According to the CNA, this result mainly reflects the 27% price rise that occurred during the period.
Nonetheless, in commenting this performance, the head of the CNA’s Foreign Trade Department, Antônio Donizeti Beraldo, observed that this year’s encouraging performance may not recur in 2005, because there is a set of factors working in the opposite direction.
According to Beraldo, the first of these is the “appreciation of the real vis-í -vis the dollar” and the second is “the tendency for an overall decline in the principal commodities traded on world markets, especially soybeans, the driving force behind agribusiness exports.”
The third negative factor is the increase in the prices of inputs.
The head of the CNA’s Economic Department, Getúlio Pernambuco, explained that the ouput of the agribusiness sector grew only 3.2% this year, considered low in comparison with last year.
“Nevertheless, this indicates that the sector is still making a contribution ot the country’s economic development, most of all to exports,” he observed.
Pernambuco said that producers’ worries mainly proceed “from the increase in the production costs of Brazil’s most important crops and the downward price trend on the world market, as a result of the record harvest in North America.”

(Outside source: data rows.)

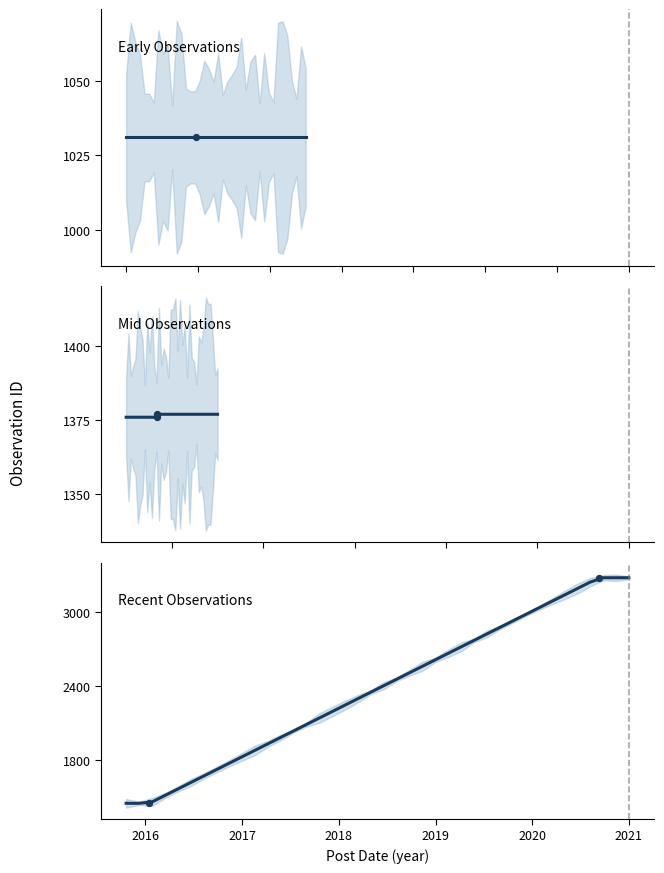

Which series reaches the minimum Y coordinate?

Early Observations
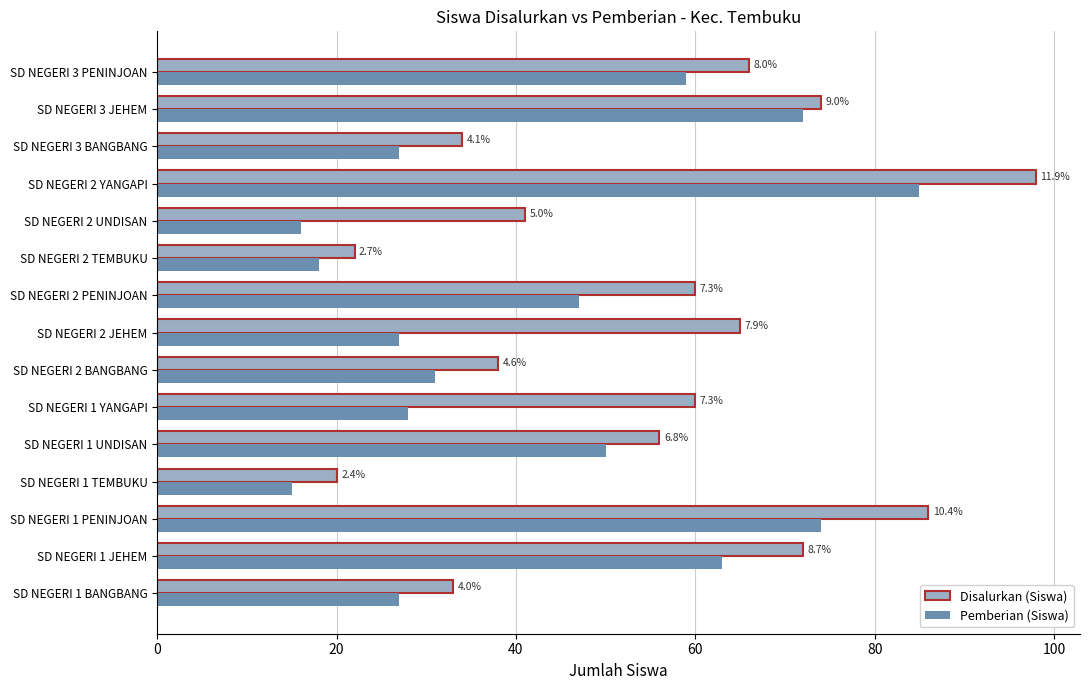

What are all the series names shown in the legend?

Disalurkan (Siswa), Pemberian (Siswa)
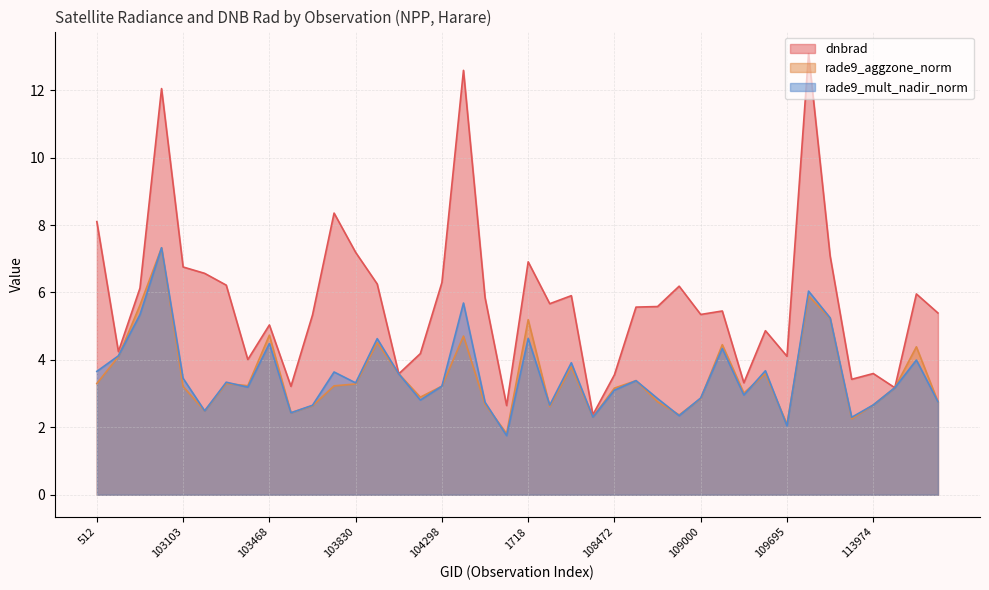

The value of rade9_mult_nadir_norm at 683 is 9.9. True or false?

False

To counter the tendency for agribusiness earnings to decline, due to falling agricultural prices, Pernambuco thinks that corrective policies to support commercialization should be adopted.
There should be a “budget supplement to support and guarantee prices for the sale of agricultural products, as well as a reversal in the exchange rate,” Pernambuco affirmed.
In his view, this should be accompanied by a devaluation of the real, the Brazilian currency.